=== Section Start ===
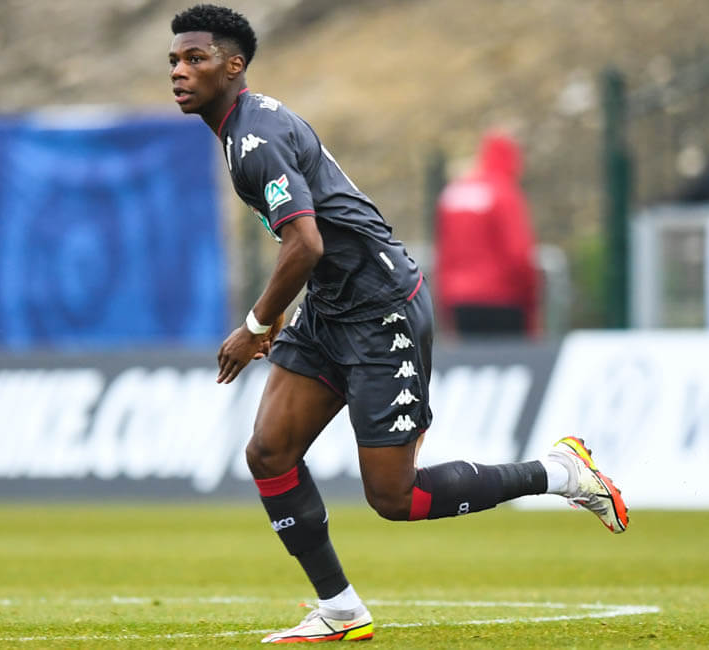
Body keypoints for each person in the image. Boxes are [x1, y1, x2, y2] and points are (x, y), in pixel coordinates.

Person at [168, 5, 628, 643]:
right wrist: (281, 313)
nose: (180, 71)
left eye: (195, 59)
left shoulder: (255, 139)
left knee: (396, 498)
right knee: (269, 452)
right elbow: (314, 242)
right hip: (332, 306)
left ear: (233, 65)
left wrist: (256, 323)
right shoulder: (243, 128)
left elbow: (306, 242)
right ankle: (340, 610)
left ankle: (560, 472)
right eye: (174, 60)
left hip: (381, 309)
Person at [434, 131, 539, 338]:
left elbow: (444, 253)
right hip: (504, 298)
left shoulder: (453, 193)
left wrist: (444, 301)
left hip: (460, 299)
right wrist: (530, 301)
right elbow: (518, 253)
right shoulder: (504, 192)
=== Section End ===
Aim of the exercise |
Will you return exactly the lines above from the one with "left knee: (396, 498)" down to the one with "right wrist: (530, 301)", counting both as part of the range?

Solution |
left knee: (396, 498)
right knee: (269, 452)
right elbow: (314, 242)
right hip: (332, 306)
left ear: (233, 65)
left wrist: (256, 323)
right shoulder: (243, 128)
left elbow: (306, 242)
right ankle: (340, 610)
left ankle: (560, 472)
right eye: (174, 60)
left hip: (381, 309)
Person at [434, 131, 539, 338]:
left elbow: (444, 253)
right hip: (504, 298)
left shoulder: (453, 193)
left wrist: (444, 301)
left hip: (460, 299)
right wrist: (530, 301)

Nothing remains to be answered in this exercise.